* **Extracted records**:
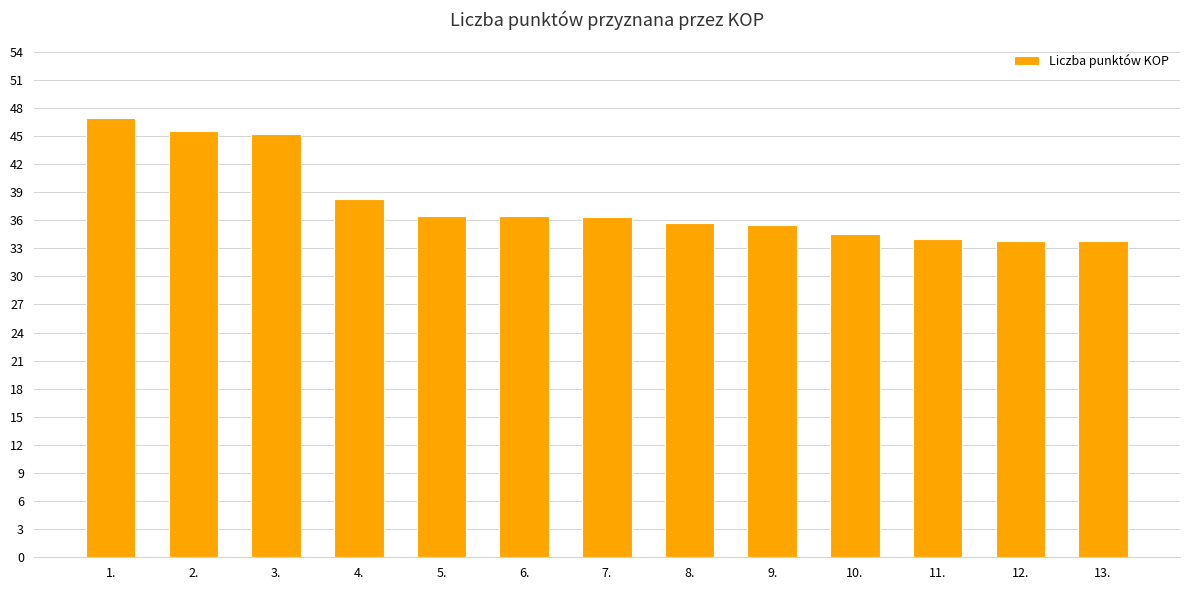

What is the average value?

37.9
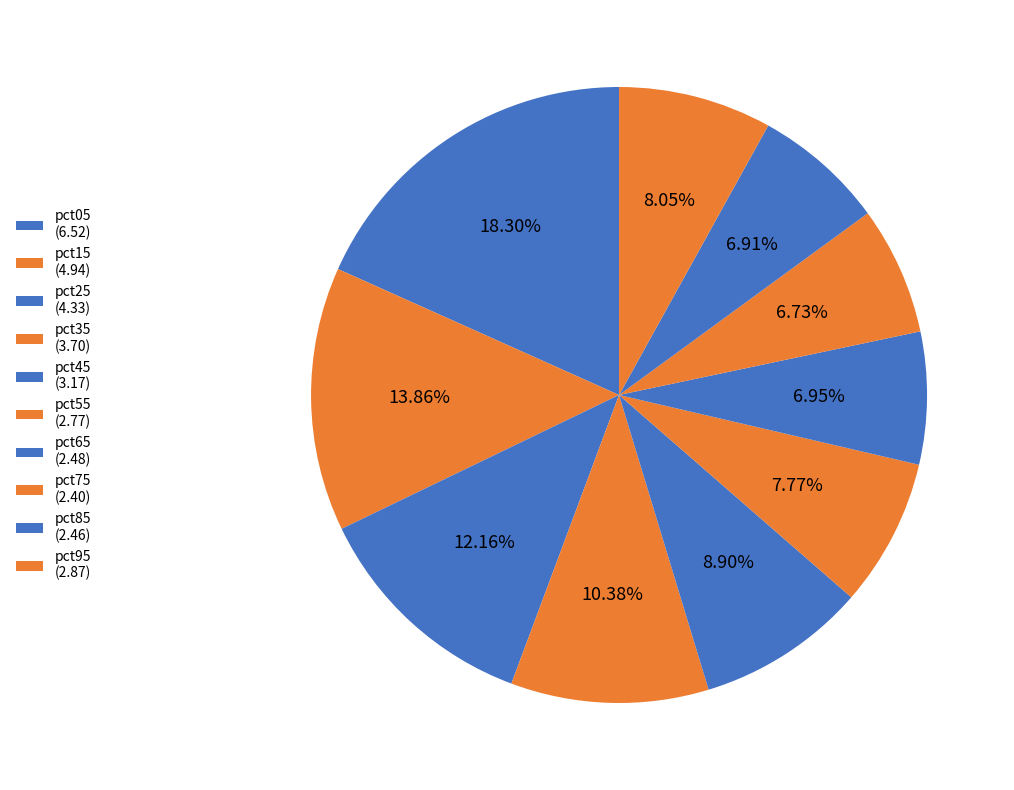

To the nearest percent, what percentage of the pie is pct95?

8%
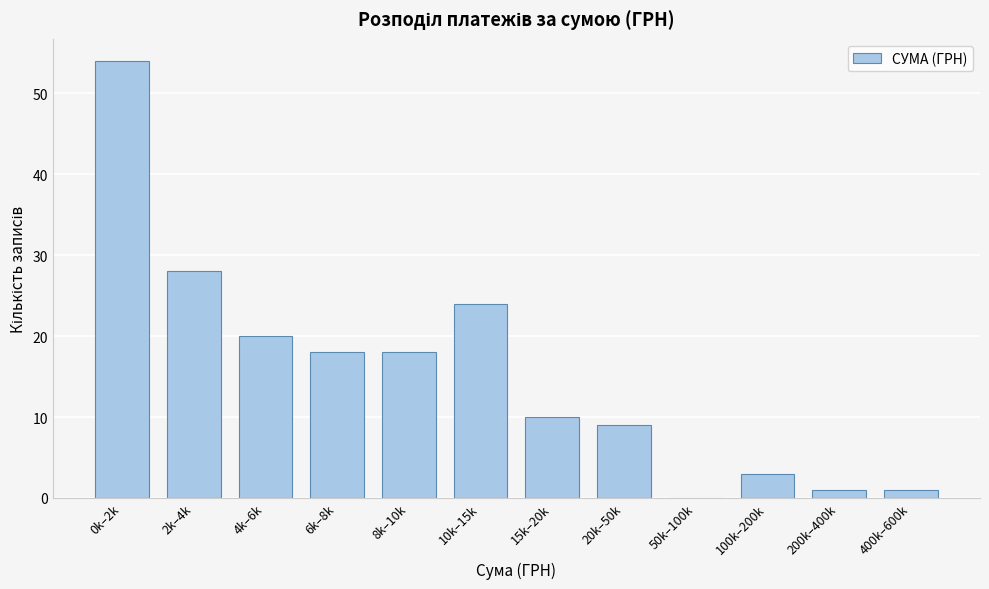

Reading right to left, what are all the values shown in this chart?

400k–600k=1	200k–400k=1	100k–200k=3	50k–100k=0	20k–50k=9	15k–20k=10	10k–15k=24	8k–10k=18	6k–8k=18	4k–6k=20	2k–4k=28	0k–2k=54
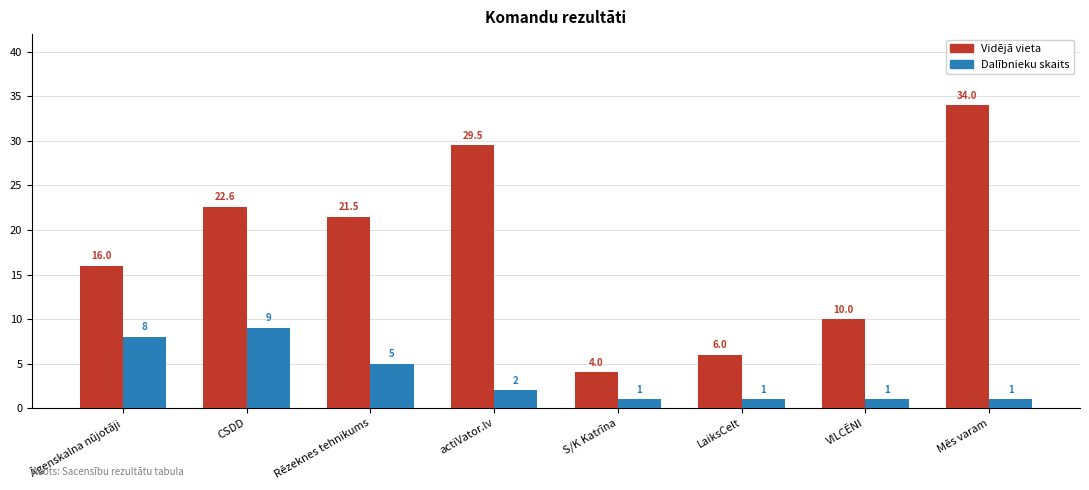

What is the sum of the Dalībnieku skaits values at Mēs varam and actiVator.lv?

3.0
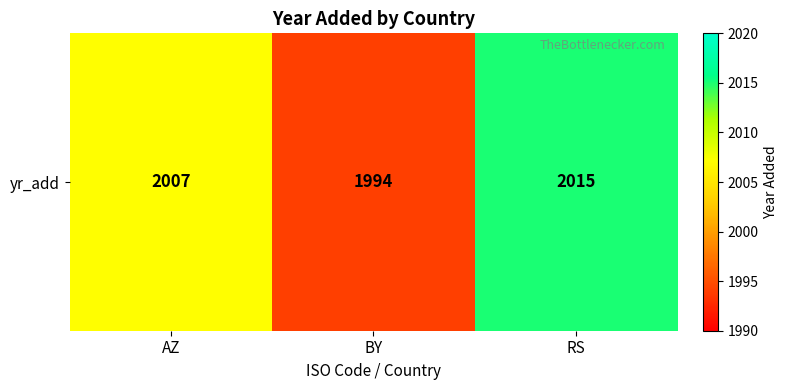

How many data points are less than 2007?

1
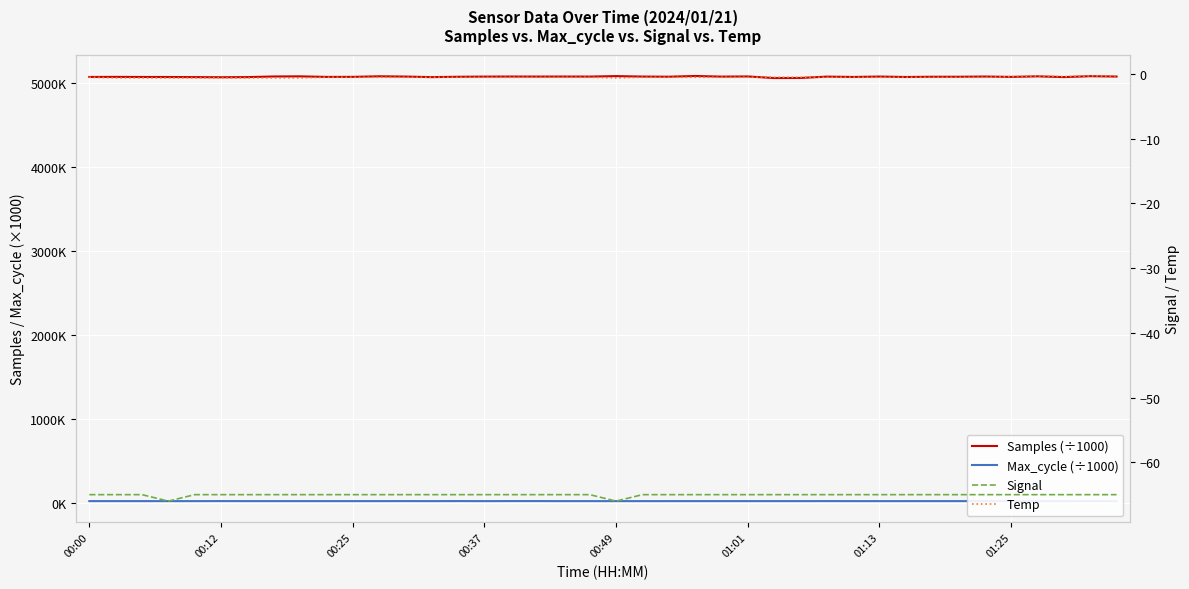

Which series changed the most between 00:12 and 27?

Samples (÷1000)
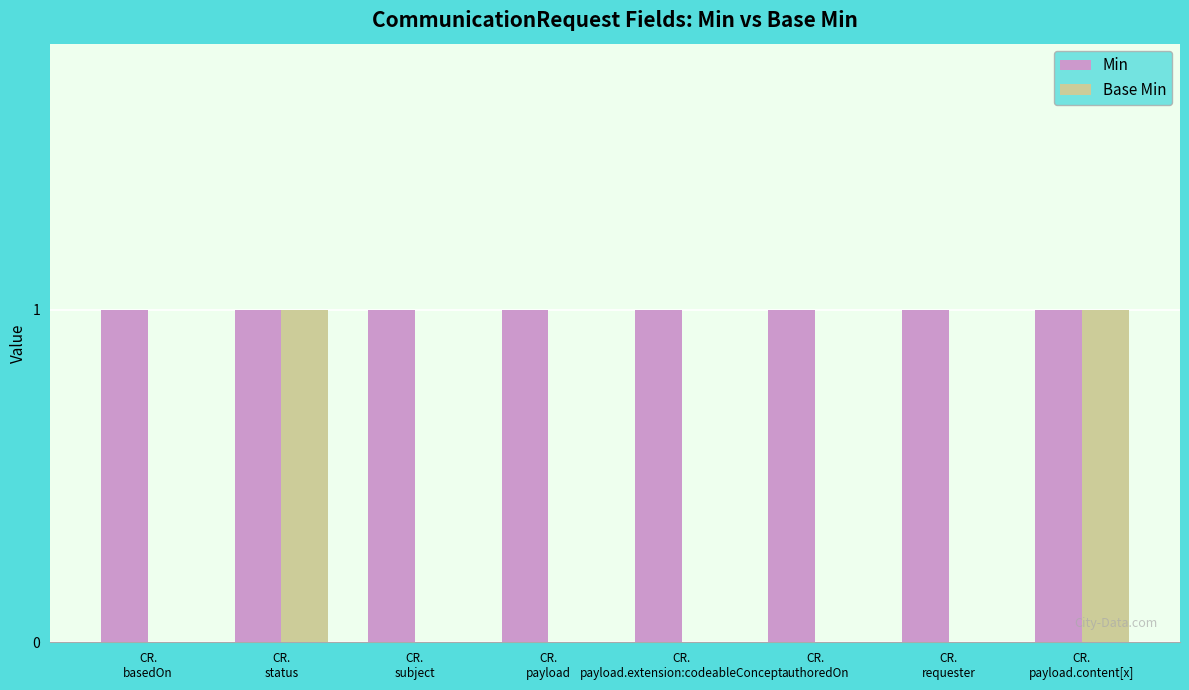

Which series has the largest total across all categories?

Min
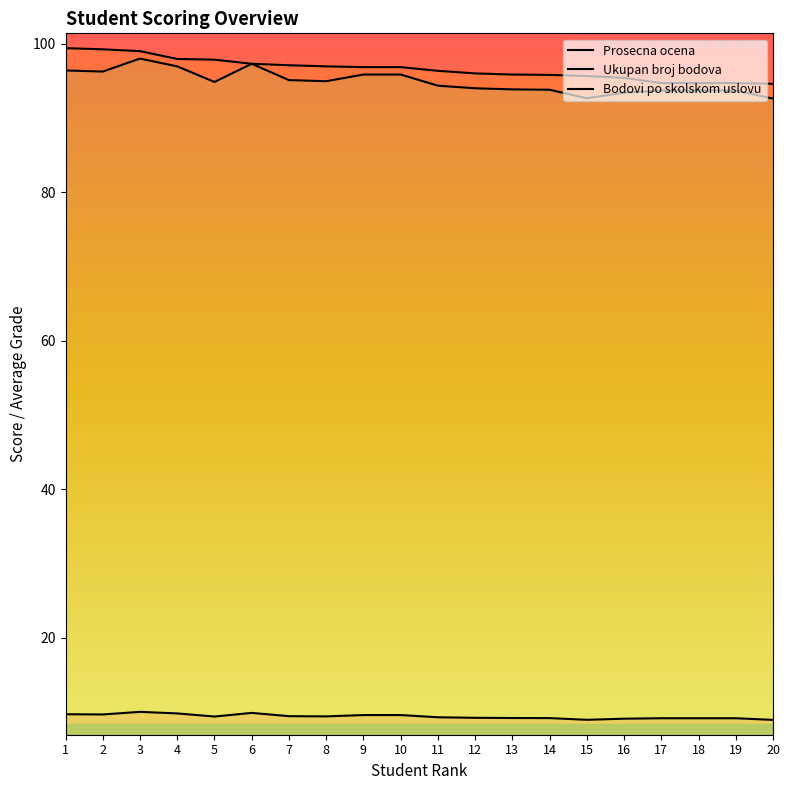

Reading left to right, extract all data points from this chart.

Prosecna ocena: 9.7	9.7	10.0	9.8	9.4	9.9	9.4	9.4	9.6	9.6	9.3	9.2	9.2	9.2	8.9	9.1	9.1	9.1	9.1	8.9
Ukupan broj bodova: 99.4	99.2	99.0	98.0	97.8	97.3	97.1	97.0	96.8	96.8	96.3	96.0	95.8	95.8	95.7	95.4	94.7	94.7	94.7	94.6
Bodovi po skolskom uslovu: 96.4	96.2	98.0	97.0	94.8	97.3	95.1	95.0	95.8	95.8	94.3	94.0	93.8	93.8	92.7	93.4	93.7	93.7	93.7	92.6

* **Description of the task**: Copy out the rows above without change, starting at the line that contains "Reading left to" and continuing through the last line of the rows.

* **Solution to the problem**:
Reading left to right, extract all data points from this chart.

Prosecna ocena: 9.7	9.7	10.0	9.8	9.4	9.9	9.4	9.4	9.6	9.6	9.3	9.2	9.2	9.2	8.9	9.1	9.1	9.1	9.1	8.9
Ukupan broj bodova: 99.4	99.2	99.0	98.0	97.8	97.3	97.1	97.0	96.8	96.8	96.3	96.0	95.8	95.8	95.7	95.4	94.7	94.7	94.7	94.6
Bodovi po skolskom uslovu: 96.4	96.2	98.0	97.0	94.8	97.3	95.1	95.0	95.8	95.8	94.3	94.0	93.8	93.8	92.7	93.4	93.7	93.7	93.7	92.6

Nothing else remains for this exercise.